People who work in a specific industry often don't see, or respond to, the changes taking place around them, according to Richard Fairbank, chairman, president and CEO of Capital One Financial. That's because the industry's conventional wisdom is so embedded in their brains that they don't notice how stale it has become. "There's an old Will Rogers saying that sums it up," said Fairbank, who gave a talk on leadership this fall at Wharton. "It ain't what he don't know that scares me. It's what he knows that just ain't so."

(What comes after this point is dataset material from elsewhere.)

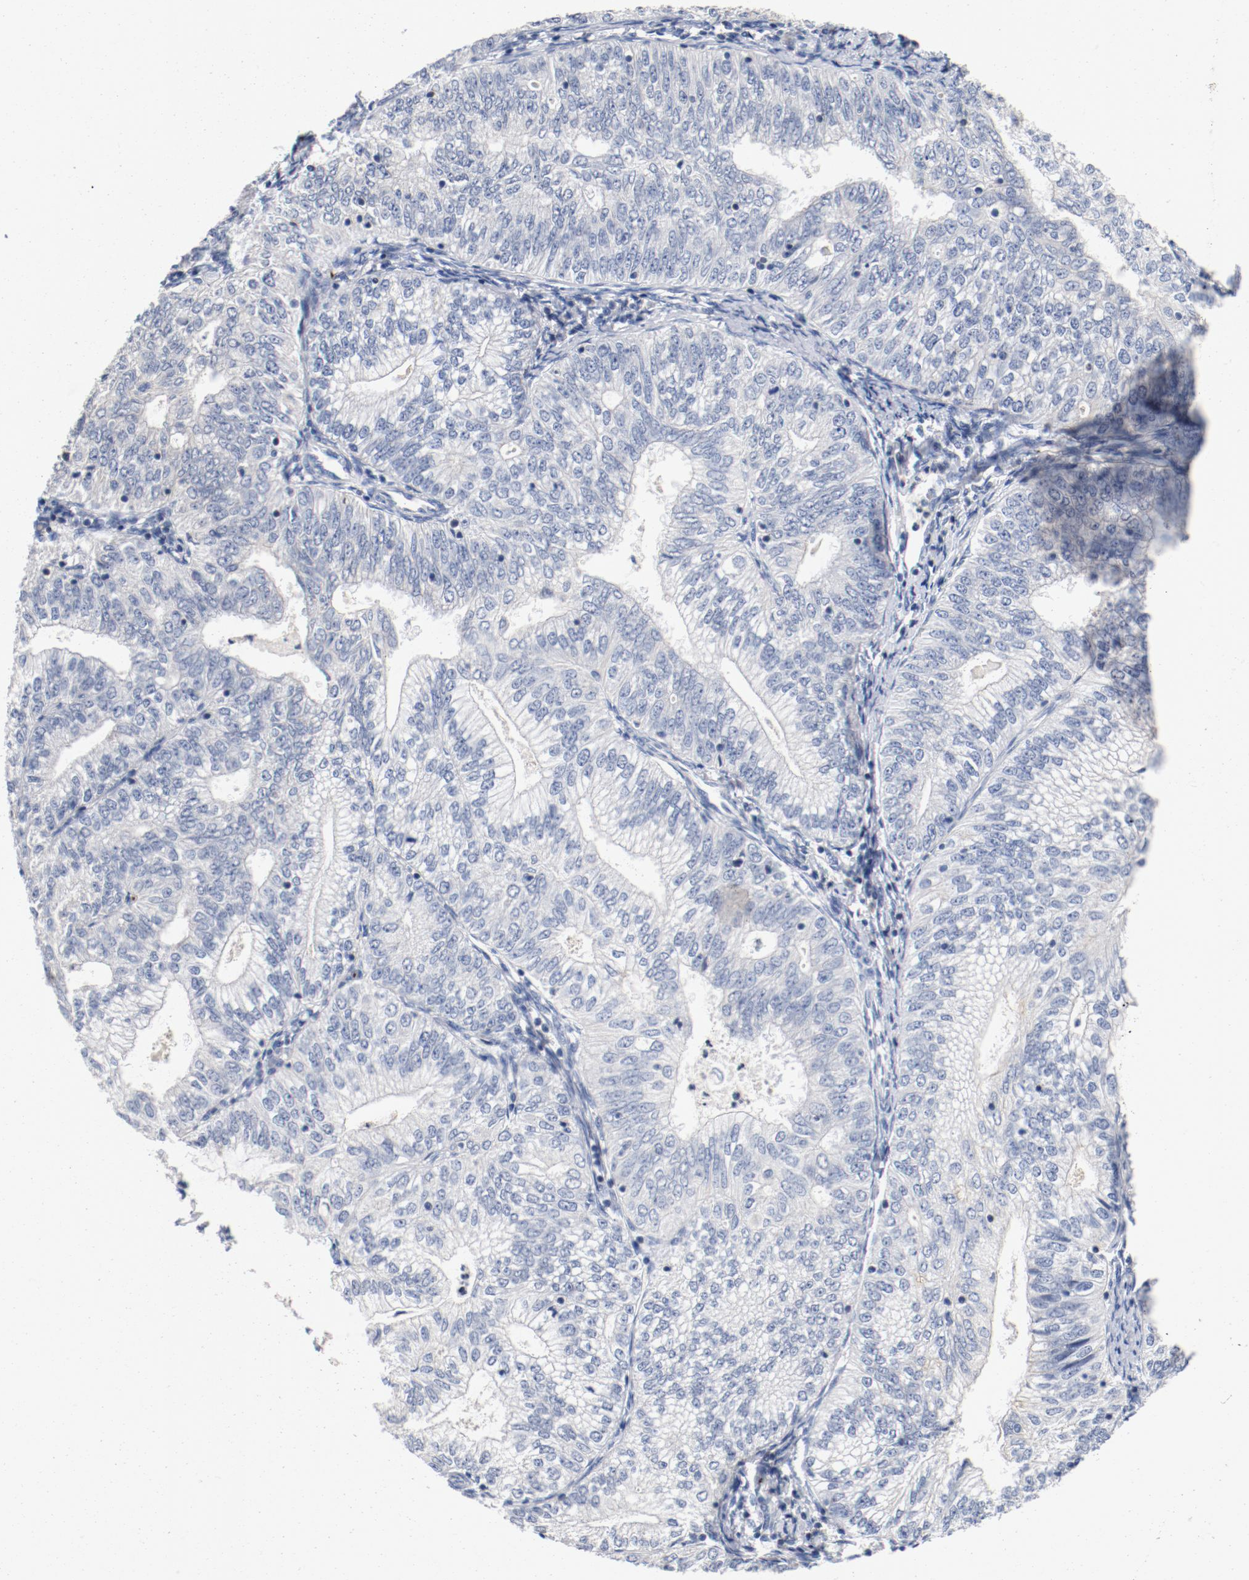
{"staining": {"intensity": "negative", "quantity": "none", "location": "none"}, "tissue": "endometrial cancer", "cell_type": "Tumor cells", "image_type": "cancer", "snomed": [{"axis": "morphology", "description": "Adenocarcinoma, NOS"}, {"axis": "topography", "description": "Endometrium"}], "caption": "Tumor cells show no significant protein positivity in endometrial cancer.", "gene": "PIM1", "patient": {"sex": "female", "age": 69}}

Narrow-minded attitudes within the financial services industry created the opportunity for Fairbank and his then-partner, Nigel Morris, to create Capital One. Fairbank stumbled upon the idea for the company while a management consultant in the late 1980s. Today, Capital One, based in McLean, Va., is one of the nation's biggest credit card issuers, earning $1.1 billion on sales of $4.4 billion in 2003, up from $900 million and $4.2 billion a year earlier. It has 47 million accounts, offers numerous financial products and is always experimenting with new ones. Fairbank said his company does about 64,000 product experiments a year. Over the five years that ended Oct. 27, its stock returned 59.4%, more than twice the return of the Dow Jones Diversified Financial Index.
When Fairbank, in his consulting days, first studied the credit-card division of a major bank, the idea of experimenting with financial products, especially credit cards, was heretical. "The credit card business was very profitable but was run by bankers who had grown up in the traditional banking environment," he recalled. "Everybody in America had the same terms, and half of America couldn't qualify."
Banks were then charging 19.8% annual percentage rate for their cards and justifying the high cost by pointing to the significant number of card borrowers who defaulted on their debt. But as he questioned bankers further, Fairbank learned that they made little effort to explore customers' creditworthiness.